Uma universidade pública, como qualquer órgão público, deve ser gerida pelos princípios da impessoalidade, moralidade, publicidade, economicidade, eficiência e legalidade. Portanto, não fazer esbórnia com o dinheiro da sociedade. Mas também não ignorar as necessidades dessa sociedade nas decisões sobre qual conhecimento terá sua produção financiada. Conhecimento que beneficia a quem?
A USP já não se tornou um burgo ao se fechar para a cidade, tempos atrás, com um muro alto que impede aos contribuintes de fora de sua comunidade acadêmica terem acesso àquela enorme área verde nos finais de semana? E dar as costas à cidade fisicamente, ignorar a sociedade que a criou, é bastante simbólico do que acontece nos processos internos.
Assim como eu, muitos paulistanos, ricos e pobres, usavam a gigante área verde do campus principal da USP para fazer um piquenique no final de semana, empinar pipa, jogar um futebolzinho ou aquela partida de taco, namorar, caminhar, tai-chi, comer grama, correr atrás do próprio rabo, enfim, viver. Em outros tempos, era considerado um respeitado espaço cultural e de lazer tão importante quanto parques como o Ibirapuera ou o Carmo, com shows musicais e atividades esportivas.
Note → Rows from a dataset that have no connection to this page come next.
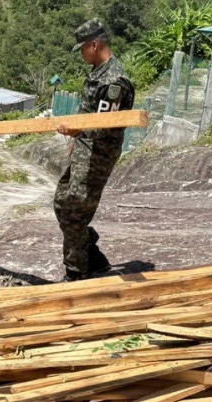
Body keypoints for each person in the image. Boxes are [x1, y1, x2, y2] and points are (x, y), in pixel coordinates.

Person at [54, 18, 135, 282]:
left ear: (94, 44)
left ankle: (77, 272)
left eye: (82, 48)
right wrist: (75, 140)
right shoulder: (100, 72)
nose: (81, 54)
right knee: (61, 204)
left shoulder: (114, 81)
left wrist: (75, 130)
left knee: (74, 211)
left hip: (97, 155)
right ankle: (93, 255)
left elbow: (102, 126)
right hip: (83, 150)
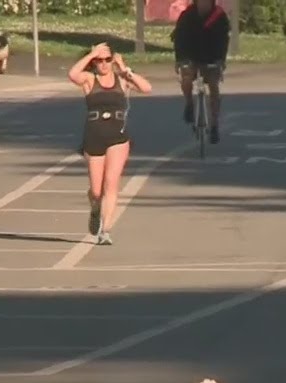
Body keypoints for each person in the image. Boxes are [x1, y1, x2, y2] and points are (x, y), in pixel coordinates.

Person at [67, 43, 152, 246]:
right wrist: (91, 54)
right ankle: (95, 209)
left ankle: (106, 230)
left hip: (118, 137)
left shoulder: (122, 79)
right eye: (99, 60)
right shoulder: (89, 80)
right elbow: (73, 74)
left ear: (113, 60)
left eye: (107, 59)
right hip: (94, 134)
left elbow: (147, 88)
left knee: (111, 184)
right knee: (96, 191)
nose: (103, 64)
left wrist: (125, 70)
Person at [172, 0, 231, 144]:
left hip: (212, 58)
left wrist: (220, 60)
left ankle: (214, 124)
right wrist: (180, 60)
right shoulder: (187, 15)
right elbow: (179, 38)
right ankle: (189, 104)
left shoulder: (219, 16)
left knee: (213, 85)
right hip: (191, 57)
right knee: (186, 77)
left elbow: (224, 40)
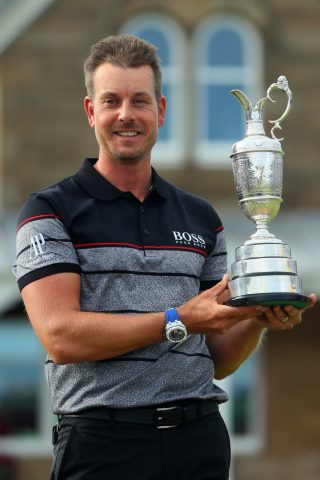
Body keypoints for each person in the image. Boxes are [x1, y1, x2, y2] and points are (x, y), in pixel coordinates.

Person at [13, 35, 316, 480]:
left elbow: (215, 356)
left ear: (161, 111)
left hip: (198, 443)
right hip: (102, 446)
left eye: (140, 100)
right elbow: (62, 336)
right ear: (91, 111)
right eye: (111, 100)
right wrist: (180, 319)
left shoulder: (201, 217)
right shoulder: (49, 211)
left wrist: (255, 319)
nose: (126, 114)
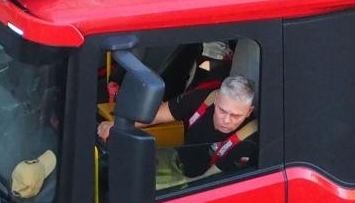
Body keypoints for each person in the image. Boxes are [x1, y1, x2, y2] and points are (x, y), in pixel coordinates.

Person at [98, 74, 257, 179]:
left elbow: (208, 181)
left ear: (249, 111)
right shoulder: (204, 97)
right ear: (216, 99)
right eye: (222, 111)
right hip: (177, 157)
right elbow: (158, 115)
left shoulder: (249, 138)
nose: (227, 120)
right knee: (110, 166)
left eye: (236, 116)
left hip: (197, 180)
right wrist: (118, 125)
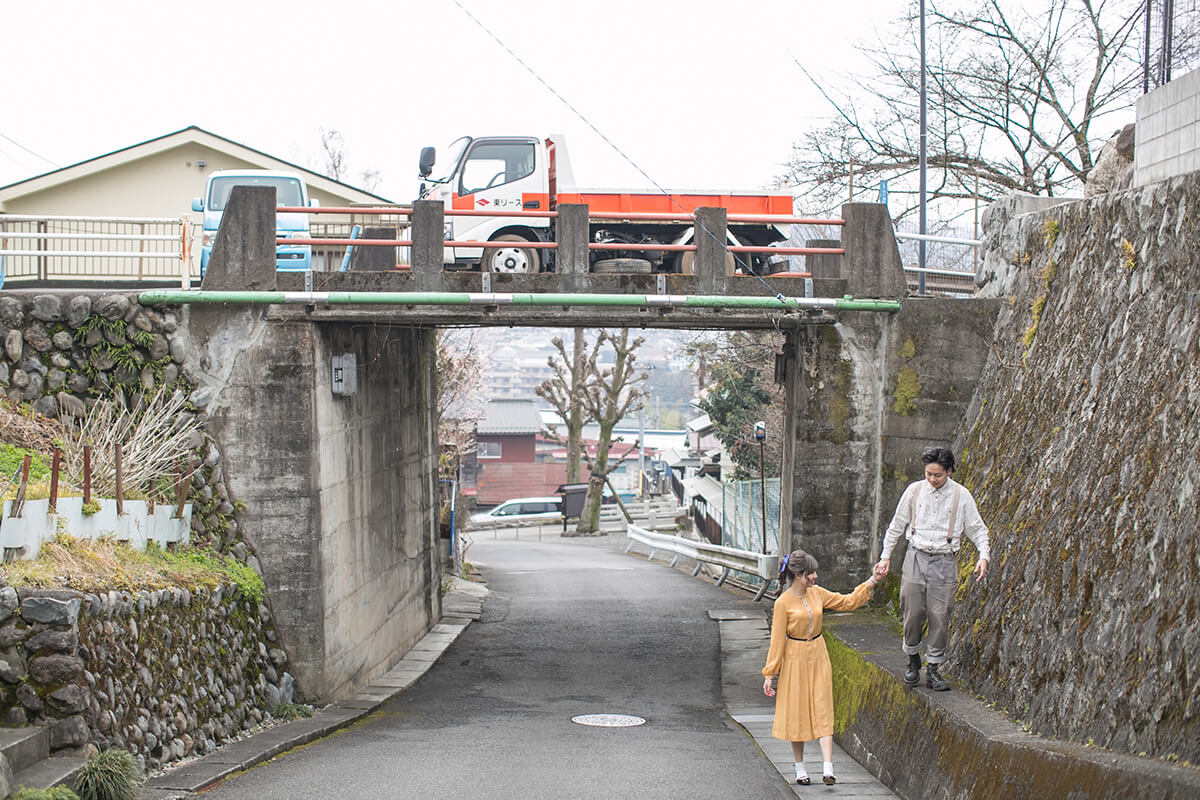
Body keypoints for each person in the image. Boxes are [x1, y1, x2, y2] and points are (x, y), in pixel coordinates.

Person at [761, 549, 882, 786]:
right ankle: (800, 768)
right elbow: (777, 641)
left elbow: (847, 601)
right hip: (794, 658)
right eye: (810, 573)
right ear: (797, 574)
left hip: (818, 654)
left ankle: (828, 767)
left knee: (823, 706)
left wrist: (873, 580)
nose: (815, 577)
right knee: (797, 712)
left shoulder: (817, 594)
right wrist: (770, 674)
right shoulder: (783, 603)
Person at [874, 446, 989, 692]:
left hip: (945, 560)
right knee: (912, 609)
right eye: (928, 474)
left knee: (940, 614)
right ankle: (913, 658)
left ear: (949, 471)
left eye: (937, 475)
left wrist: (983, 555)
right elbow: (896, 526)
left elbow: (978, 529)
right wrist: (885, 557)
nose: (932, 479)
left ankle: (934, 668)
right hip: (916, 556)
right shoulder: (914, 491)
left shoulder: (961, 495)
Mas, sob a justificativa de garantir a segurança de salas de aula, laboratórios e escritórios, a reitoria da universidade restringiu o acesso do campus nas tardes de sábado e nos domingos. Porque, afinal de contas, a USP não é lugar para se divertir e sim para aprender – como se a dissociação de uma coisa da outra não significasse o fracasso de um povo.
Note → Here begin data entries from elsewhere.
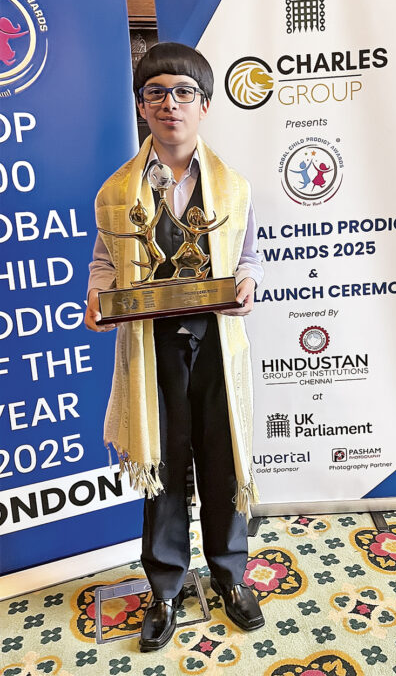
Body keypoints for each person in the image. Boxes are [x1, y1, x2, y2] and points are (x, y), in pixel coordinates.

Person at [85, 42, 264, 652]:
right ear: (142, 106)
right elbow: (105, 262)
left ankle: (230, 575)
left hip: (215, 343)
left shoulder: (233, 188)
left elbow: (247, 257)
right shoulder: (116, 193)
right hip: (152, 345)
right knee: (160, 466)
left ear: (204, 105)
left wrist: (247, 283)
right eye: (156, 93)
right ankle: (164, 587)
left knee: (223, 460)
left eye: (184, 92)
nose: (171, 104)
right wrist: (99, 297)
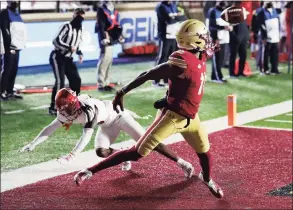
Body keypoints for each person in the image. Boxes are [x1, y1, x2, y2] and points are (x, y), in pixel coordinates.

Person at [74, 19, 224, 199]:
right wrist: (122, 92)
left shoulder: (200, 54)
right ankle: (90, 170)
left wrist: (222, 31)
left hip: (192, 118)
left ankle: (206, 178)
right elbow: (148, 75)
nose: (206, 39)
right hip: (172, 117)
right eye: (203, 36)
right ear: (194, 40)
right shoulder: (181, 61)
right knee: (137, 153)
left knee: (205, 154)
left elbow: (208, 50)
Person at [19, 88, 194, 175]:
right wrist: (33, 143)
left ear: (75, 104)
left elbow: (86, 135)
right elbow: (50, 128)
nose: (66, 114)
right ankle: (124, 156)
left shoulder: (88, 109)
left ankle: (182, 163)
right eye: (62, 110)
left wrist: (70, 156)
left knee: (149, 142)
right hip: (106, 124)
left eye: (68, 110)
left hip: (119, 117)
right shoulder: (65, 111)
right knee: (101, 152)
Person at [48, 8, 85, 116]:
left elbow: (76, 44)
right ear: (74, 15)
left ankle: (73, 104)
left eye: (82, 16)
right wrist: (69, 47)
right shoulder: (66, 26)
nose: (80, 18)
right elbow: (56, 41)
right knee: (60, 82)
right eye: (78, 15)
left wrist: (79, 53)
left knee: (76, 80)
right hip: (58, 56)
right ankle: (53, 107)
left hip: (68, 59)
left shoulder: (80, 29)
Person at [153, 0, 186, 88]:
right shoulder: (161, 7)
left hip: (174, 35)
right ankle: (156, 80)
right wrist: (177, 17)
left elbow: (184, 18)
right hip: (165, 36)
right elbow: (169, 21)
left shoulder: (173, 5)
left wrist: (175, 17)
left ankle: (167, 79)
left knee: (172, 58)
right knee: (162, 58)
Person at [95, 1, 124, 92]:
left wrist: (119, 36)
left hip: (111, 36)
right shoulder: (101, 9)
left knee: (109, 60)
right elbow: (101, 25)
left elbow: (116, 23)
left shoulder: (113, 9)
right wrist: (103, 37)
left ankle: (106, 82)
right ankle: (101, 83)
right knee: (104, 60)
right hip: (105, 36)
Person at [0, 1, 26, 100]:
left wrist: (20, 44)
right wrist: (9, 46)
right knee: (7, 69)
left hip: (17, 47)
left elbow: (19, 31)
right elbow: (4, 30)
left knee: (13, 69)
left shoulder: (17, 14)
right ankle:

A verdade é que colocar o “patrimônio” acima da qualidade de vida da milhares de pessoas é bastante representativo sobre a visão de mundo dos que controlam a universidade. A quem pertence a mais importante universidade do país e quem faz as suas normas? A quem ela serve? O coletivo, com discussões democráticas visando ao bem comum, ou alguns iluminados, falando em nome de todos?
Portanto, torçamos pelo sucesso dos estudantes que, hoje, vão dormir fora de casa. A luta deles mostra que o futuro não será tão sombrio quanto desejariam os ridículos donos do poder.